5. Why NFSv4 Is Advisory


NFSv4 locking is protocol-level state management between distributed clients and server.

Mandatory semantics would require the server to understand every I/O operation and block them — which is impractical in a networked system with stateless transport and caching.

So NFSv4 chose to make locking advisory for interoperability and simplicity.


6. Example Illustration

| Case                     | Process A               | Process B                     | Result                               |

| ------------------------ | ----------------------- | ----------------------------- | ------------------------------------ |

| **Advisory (NFSv4)**     | Locks file region 0–100 | Opens same file, ignores lock | B can still read/write (not blocked) |

| **Mandatory (Local FS)** | Locks file region 0–100 | Tries to write same region    | B’s write syscall blocks or fails    |


7. Protocol-Level (NFSv4) Lock Enforcement


Within NFSv4 protocol:

The server enforces locking rules only among NFSv4 clients using the LOCK state database.

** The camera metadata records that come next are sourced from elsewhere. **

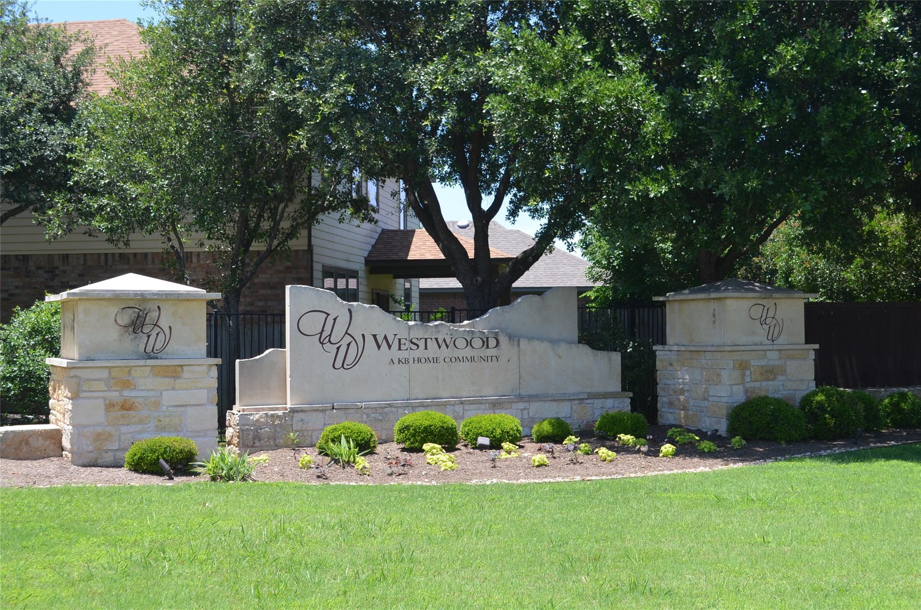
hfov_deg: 41.2
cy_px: 305
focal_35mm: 48
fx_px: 1225
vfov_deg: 27.9
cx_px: 460
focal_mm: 32
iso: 200
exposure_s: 1/250
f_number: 8
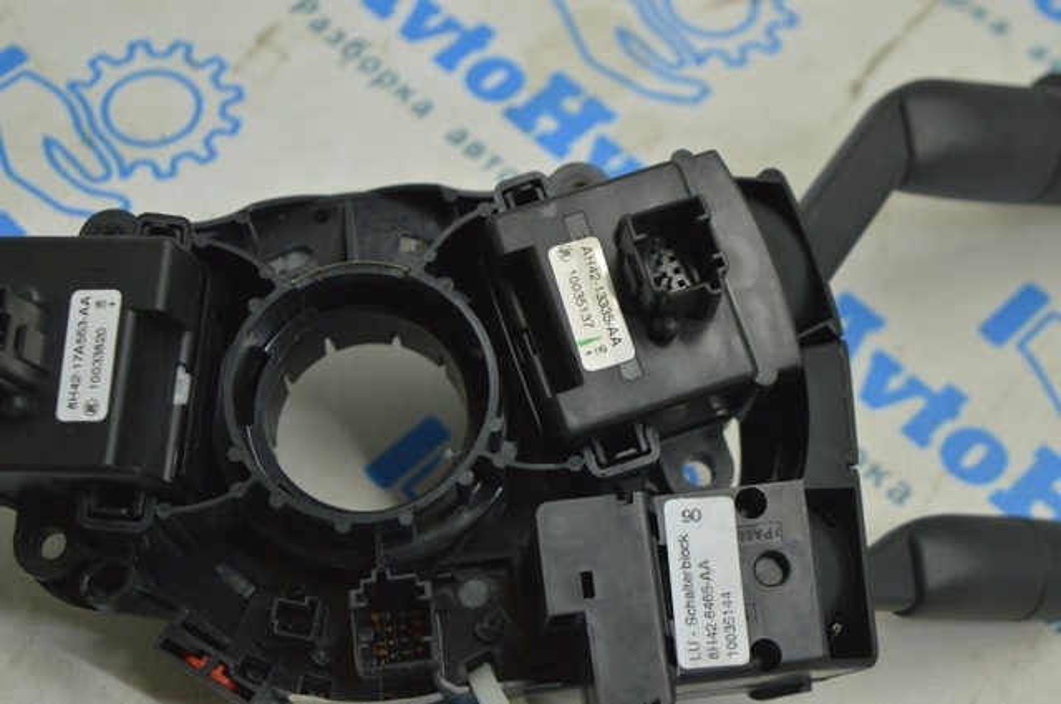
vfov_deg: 19.7
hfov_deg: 29.3
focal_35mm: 69
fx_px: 2031
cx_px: 530
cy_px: 352
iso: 400
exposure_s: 1/25
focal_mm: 46
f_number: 5.6
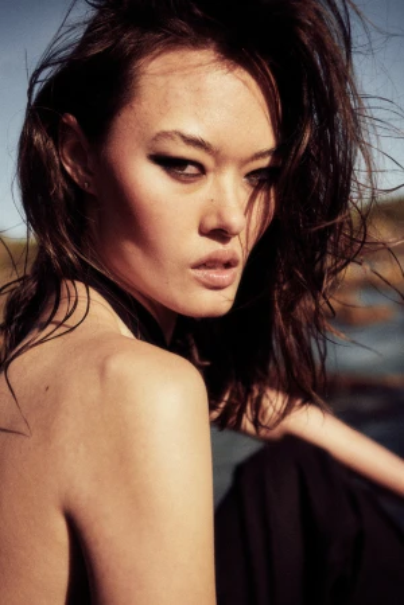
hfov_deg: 28.1
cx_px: 202
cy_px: 302
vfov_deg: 41.1
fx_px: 808
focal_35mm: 48
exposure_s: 1/4000
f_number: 3.5
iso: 200
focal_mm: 48
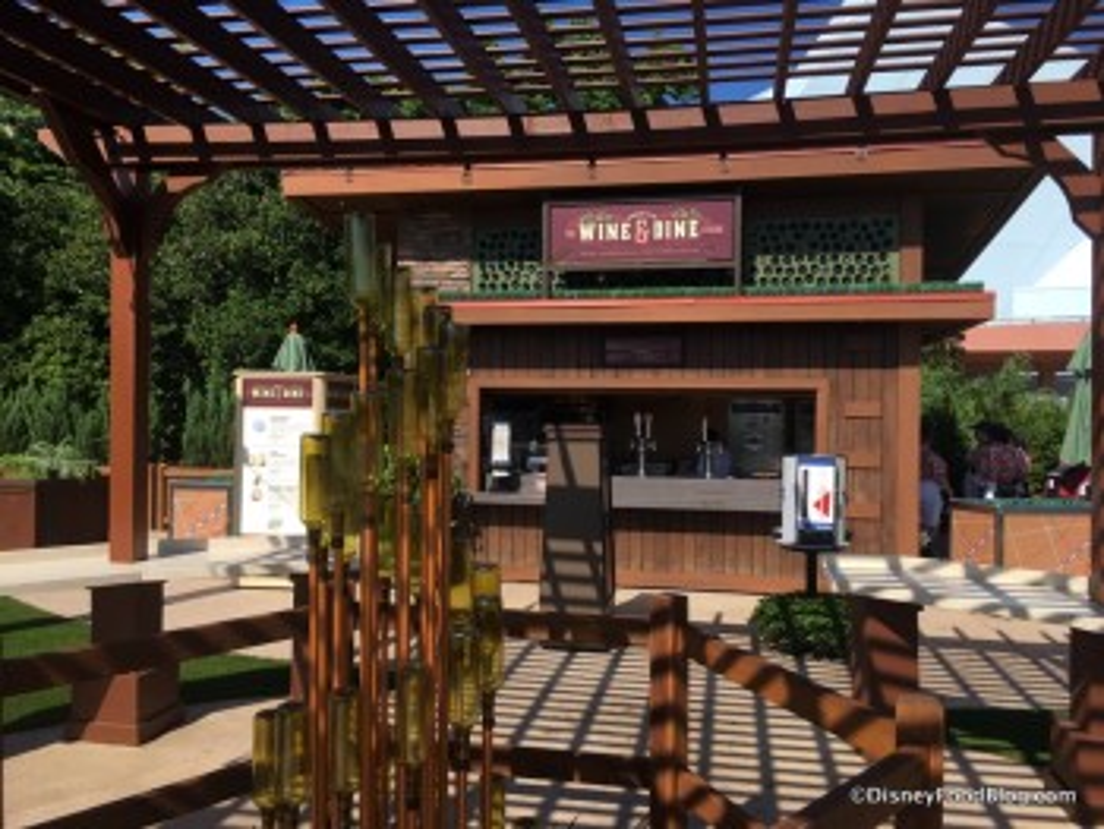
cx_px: 552
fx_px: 926
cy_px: 414
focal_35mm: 29
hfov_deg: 61.6
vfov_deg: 48.3
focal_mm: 4.15
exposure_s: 1/1261
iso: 25
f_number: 2.2
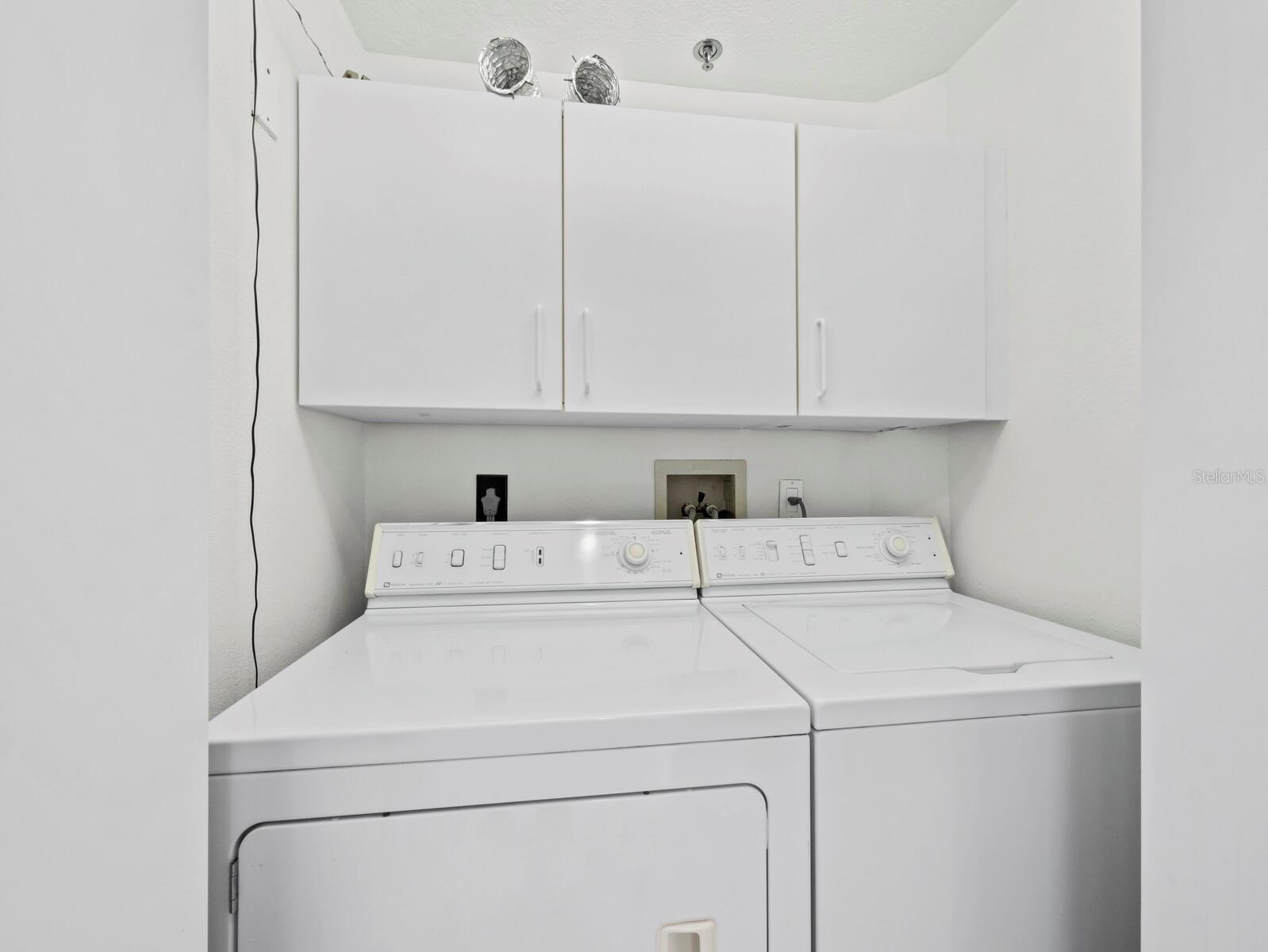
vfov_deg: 85.7
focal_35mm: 14
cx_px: 634
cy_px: 476
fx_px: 513
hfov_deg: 102.0
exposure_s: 1/10
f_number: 11
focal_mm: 7
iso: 400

If Client A locks a region, Client B’s LOCK request for the same range returns:

NFS4ERR_DENIED

But if Client B ignores locking and just sends a WRITE RPC — the NFS server will still allow it (it’s advisory).


8. Summary Table

| Feature                   | Advisory Lock                      | Mandatory Lock                   |

| ------------------------- | ---------------------------------- | -------------------------------- |

| Enforced by               | Applications & server lock manager | Kernel                           |

| Other process can ignore? | Yes                                | No                               |

| Supported in NFSv4?       | ✅ Yes                              | ❌ No                             |

| Used by                   | `fcntl()`, `lockf()`, `NFSv4 LOCK` | Filesystems with `-o mand` mount |

| Effect on I/O             | Cooperative                        | Blocking or denied               |


NFSv4 locks are advisory — they coordinate access among NFS-aware clients but do not prevent non-locking I/O.

Mandatory locks are enforced by the kernel (local filesystems only), but NFS does not support them.